The plaintiff’s allegations missed all of these theories. She did not allege that any cheaper alternative existed, and she did not identify any unlawful “premium” paid for her powder. Id. at *2-*3. As for the “benefit of the bargain,” she alleged only that she was promised that the baby powder was “safe,” when it allegedly was “unsafe” because of an increased risk of ovarian cancer. Id. at *3.
Let’s keep one thing straight. We do not believe there is any reliable scientific evidence that talcum powder can cause ovarian cancer, and we reported on a California court finding exactly that here. But even taking the plaintiff’s allegations as true, conclusory allegations of purchasing an “unsafe” product did not establish an economic injury sufficient to support Article III standing. Distinguishing Cottrell, the Third Circuit held that “a plaintiff must do more than offer conclusory assertions of economic injury in order to establish standing. She must alleged facts that would permit a factfinder to value the purported injury at something more than zero dollars without resorting to mere conjecture.” Id. at *4.
Having used the product, and having failed to allege any injury or even an increased risk or fear of injury, the plaintiff did not have the facts. So what did she offer instead? A promise of “models for calculating damages and restitution that are linked to her theory or relief and are based on the evidence in the case.” Id. at *6. Aha, the experts will take care of it all in “models.” Forgive us for being skeptical, but also give the Third Circuit credit for insisting that a plaintiff still must allege facts:
[E]ven at the pleading stage, a plaintiff must set forth sufficient factual allegations that, if proven true, would permit a factfinder to determine that she suffered at least some economic injury. . . .
[Plaintiff] fails to allege even that the Baby Powder provided her with an economic benefit worth one penny less than what she paid.
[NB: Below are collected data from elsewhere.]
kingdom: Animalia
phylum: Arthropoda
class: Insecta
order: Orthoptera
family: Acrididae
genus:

We must, therefore, conclude that she received the benefit of her bargain and has suffered no economic injury.
Id. at *7. The Third Circuit also ruled that an alleged increased risk to others did not count because the plaintiff’s “references to Baby Powder being unsafe to others are not relevant to determining whether [she] has standing herself.” Id. at *8 (emphasis in original).
The Third Circuit found the plaintiff lacked standing to sue for restitution and injunctive relief for similar reasons: Her restitution claim rested on mere conjecture, and her claim for injunctive relief made no sense because she was not at risk of suffering an economic injury. We don’t blame the plaintiffs’ lawyers for trying to stretch Cottrell beyond the breaking point, but in the end they did not succeed. The Third Circuit summed it up this way: “[Plaintiff’s] wish to be reimbursed for a functional product that she has already consumed without incident does not itself constitute an economic injury within the meaning of Article III.” Amen.